The crash on Sunday in Addis Ababa killed 157 people.

It was the second fatal Max 8 disaster in five month after one crashed over Indonesia in October, killing 189 people.

The FAA said new evidence from the crash site in Ethiopia “together with newly refined satellite data available to FAA this morning”, led to the decision to ground the planes.

It added: “The grounding will remain in effect pending further investigation, including examination of information from the aircraft’s flight data recorders and cockpit voice recorders.”

Boeing said on Wednesday that it had decided to temporarily ground the planes “out of an abundance of caution and in order to reassure the flying public of the aircraft’s safety”.

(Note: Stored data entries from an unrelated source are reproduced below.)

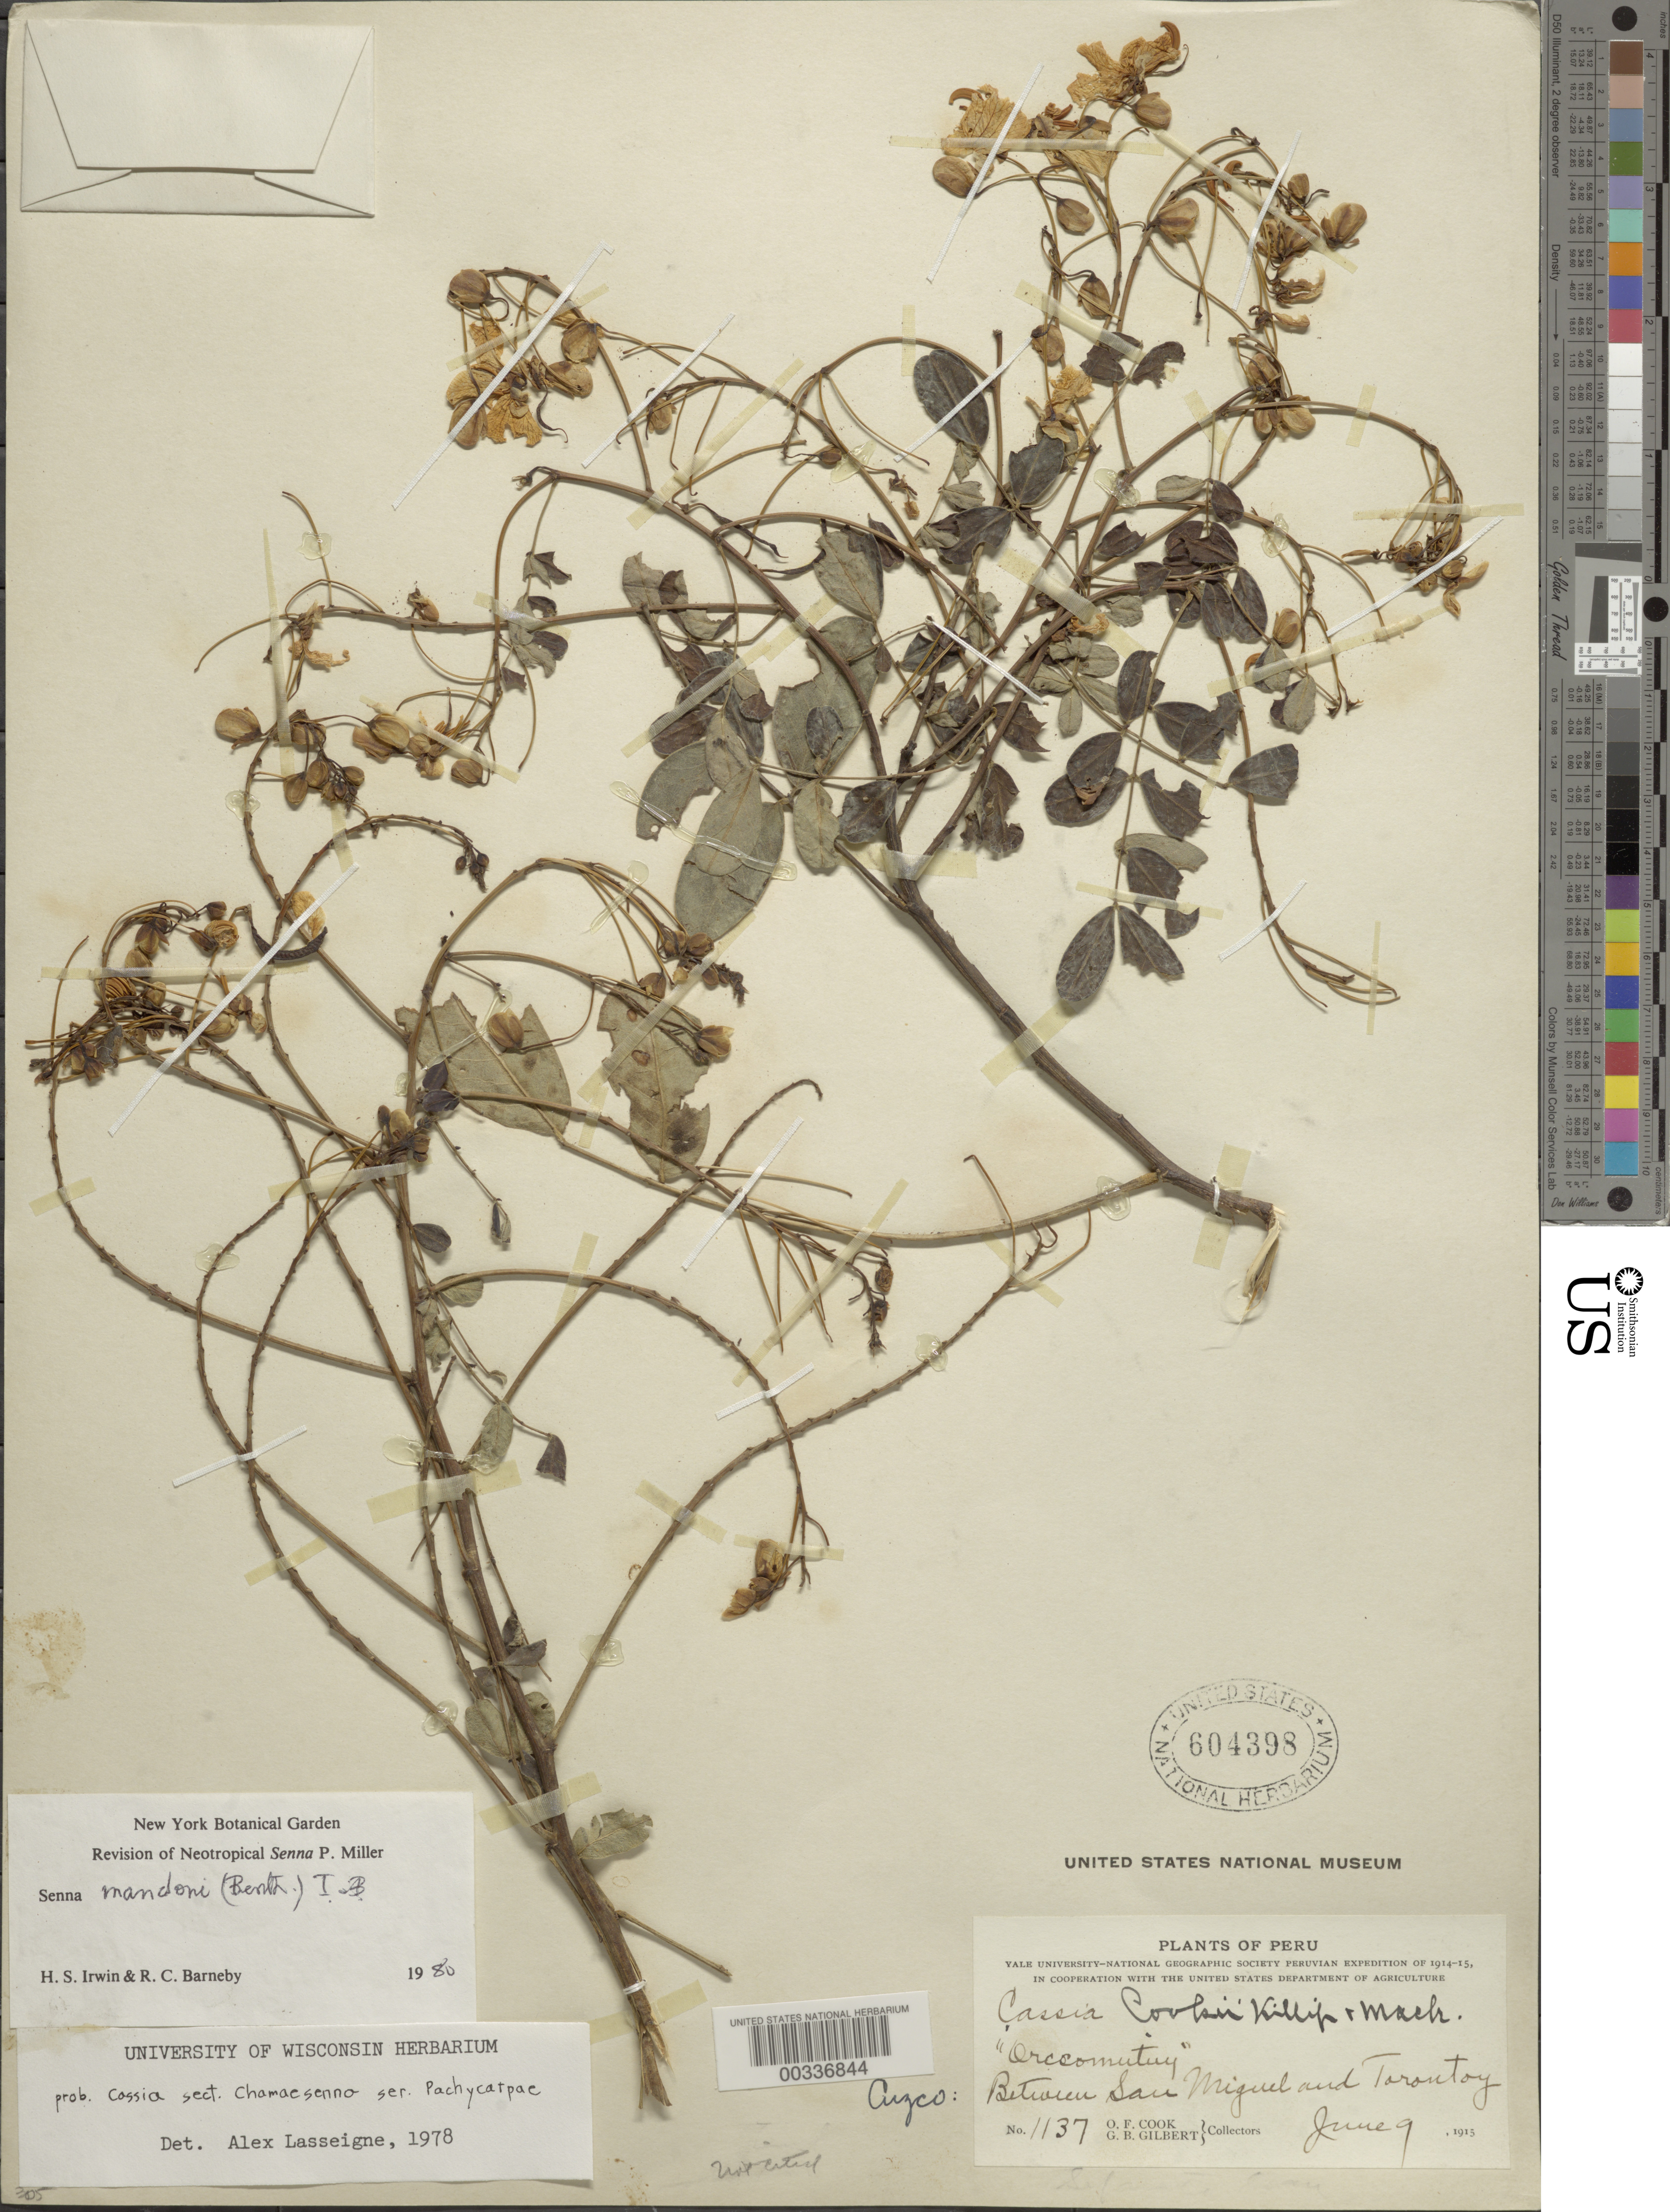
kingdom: Plantae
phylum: Tracheophyta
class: Magnoliopsida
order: Fabales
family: Fabaceae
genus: Senna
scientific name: Senna mandonii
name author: (Benth.) H.S. Irwin & Barneby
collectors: O. F. Cook & G. B. Gilbert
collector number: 1137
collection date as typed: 09 Jun 1915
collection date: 1915-06-09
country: Peru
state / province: Cusco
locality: between San Miguel and Torontoy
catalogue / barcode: US 604398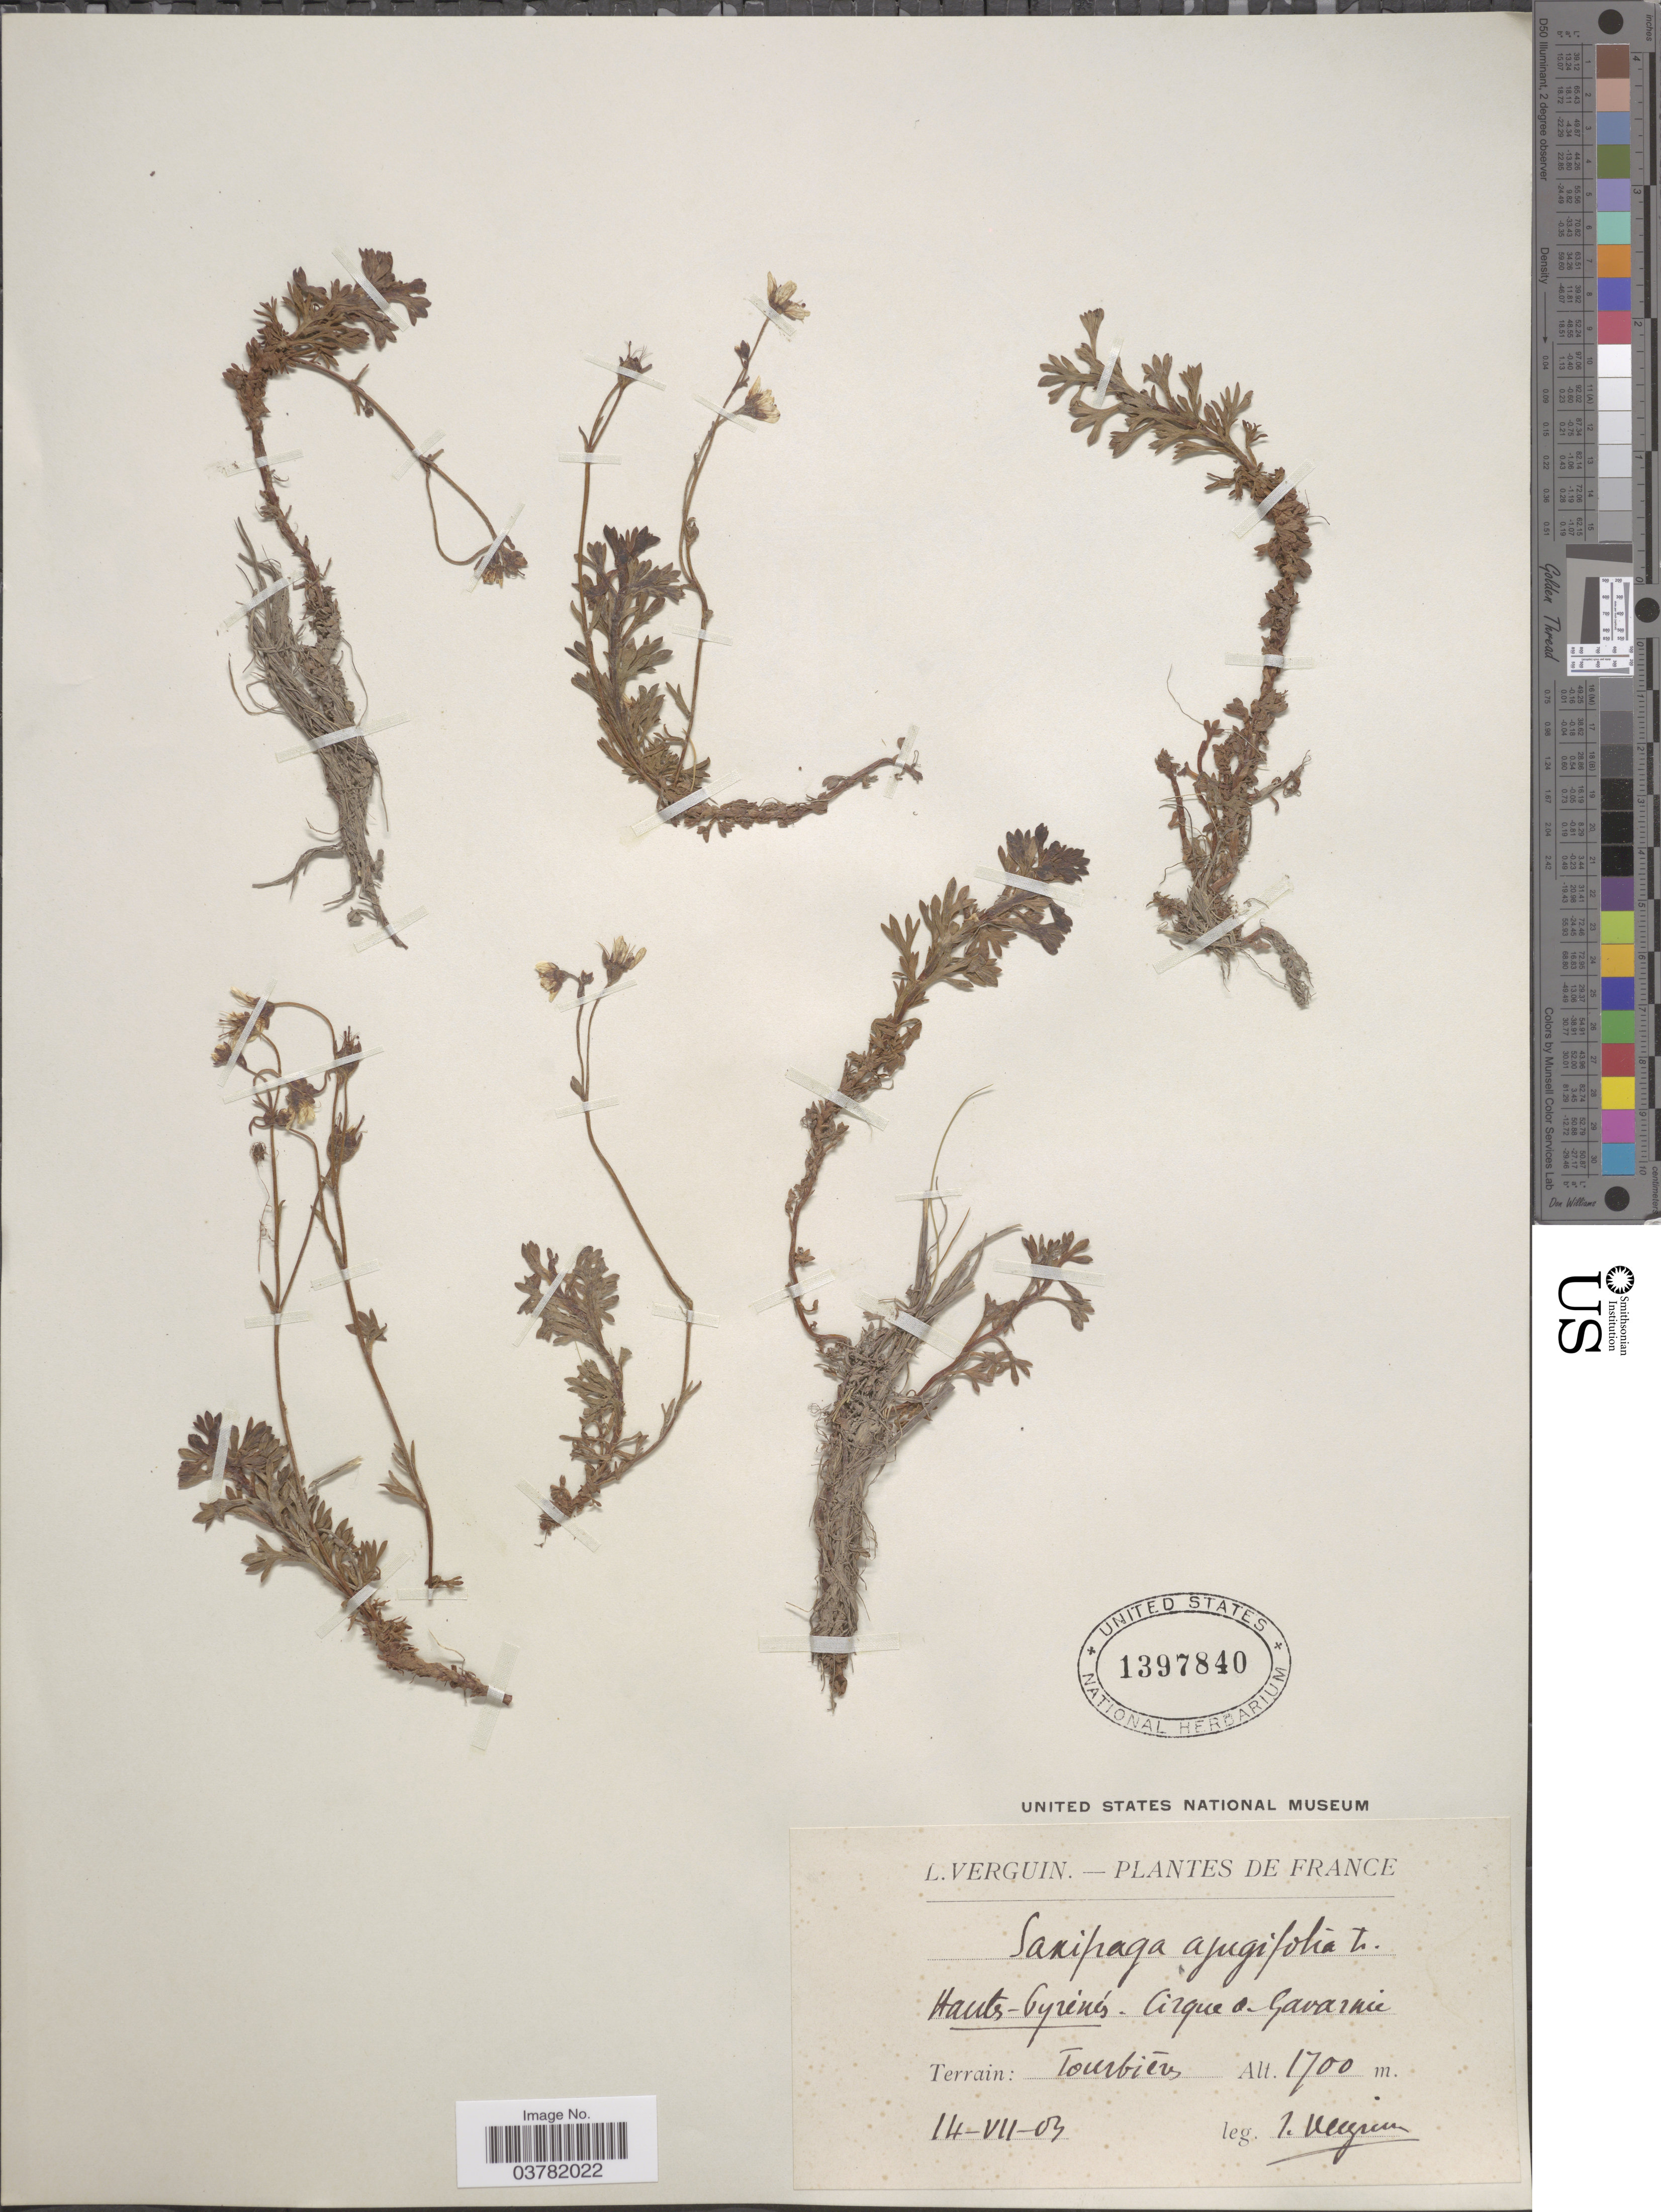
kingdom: Plantae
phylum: Tracheophyta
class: Magnoliopsida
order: Saxifragales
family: Saxifragaceae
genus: Saxifraga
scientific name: Saxifraga ajugifolia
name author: Wahlenb.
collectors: L. Verguin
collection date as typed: Transcribed d/m/y: 14/7/3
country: France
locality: Hautes-Pyrénés. Cirque de Gavarnie. Terrain: Tourbières.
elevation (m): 1700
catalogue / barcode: US 1397840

American Airlines said 24 of its aircraft would be affected by the suspension, adding: “Our teams will be working to rebook customers as quickly as possible, and we apologize for any inconvenience.”

Earlier on Wednesday, Canada grounded the planes after its transport minister Marc Garneau said he had received new evidence about the crash.

He said that satellite data showed possible similarities between flight patterns of Boeing 737 Max planes operating in Canada and the Ethiopian Airlines plane that crashed.

He said: “As a result of new data that we received this morning, and had the chance to analyze, and on the advice of my experts and as a precautionary measure, I issued a safety notice.”

Dennis Muilenburg, president, chief executive and chairman of Boeing, said: “We are doing everything we can to understand the cause of the accidents in partnership with the investigators, deploy safety enhancements and help ensure this does not happen again.”